• **Aim of the exercise**:
Output the listing word for word, minus images.
--------------------------------
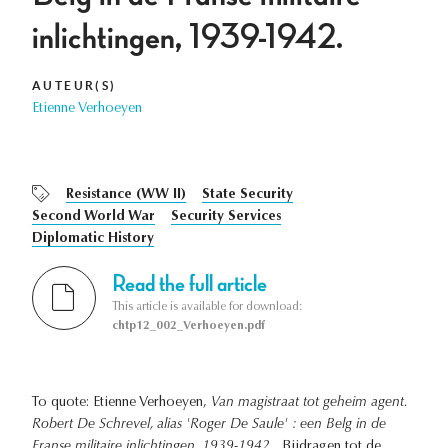
inlichtingen, 1939-1942.
AUTEUR(S)
Etienne Verhoeyen
Resistance (WW II)
State Security
Second World War
Security Services
Diplomatic History
Read the full article
This article is available for download:
chtp12_002_Verhoeyen.pdf
To quote: Etienne Verhoeyen,
Van magistraat tot geheim agent.
Robert De Schrevel, alias 'Roger De Saule' : een Belg in de
Franse militaire inlichtingen, 1939-1942.
, Bijdragen tot de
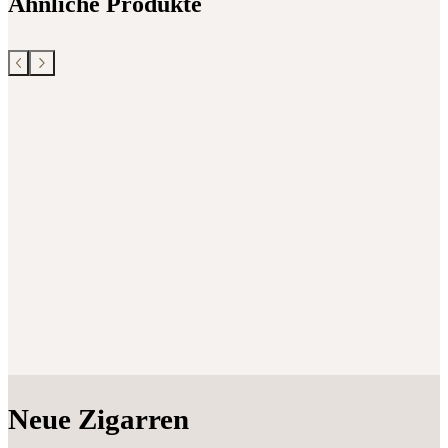
Ähnliche Produkte
Neue Zigarren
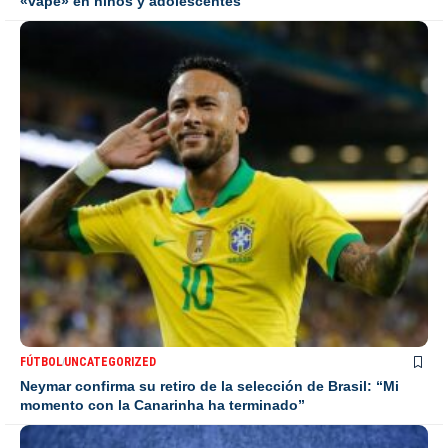
«vape» en niños y adolescentes
FÚTBOL
UNCATEGORIZED
Neymar confirma su retiro de la selección de Brasil: “Mi
momento con la Canarinha ha terminado”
--------------------------------
• **Solution**:
inlichtingen, 1939-1942.
AUTEUR(S)
Etienne Verhoeyen
Resistance (WW II)
State Security
Second World War
Security Services
Diplomatic History
Read the full article
This article is available for download:
chtp12_002_Verhoeyen.pdf
To quote: Etienne Verhoeyen,
Van magistraat tot geheim agent.
Robert De Schrevel, alias 'Roger De Saule' : een Belg in de
Franse militaire inlichtingen, 1939-1942.
, Bijdragen tot de
Ähnliche Produkte
Neue Zigarren
«vape» en niños y adolescentes
FÚTBOL
UNCATEGORIZED
Neymar confirma su retiro de la selección de Brasil: “Mi
momento con la Canarinha ha terminado”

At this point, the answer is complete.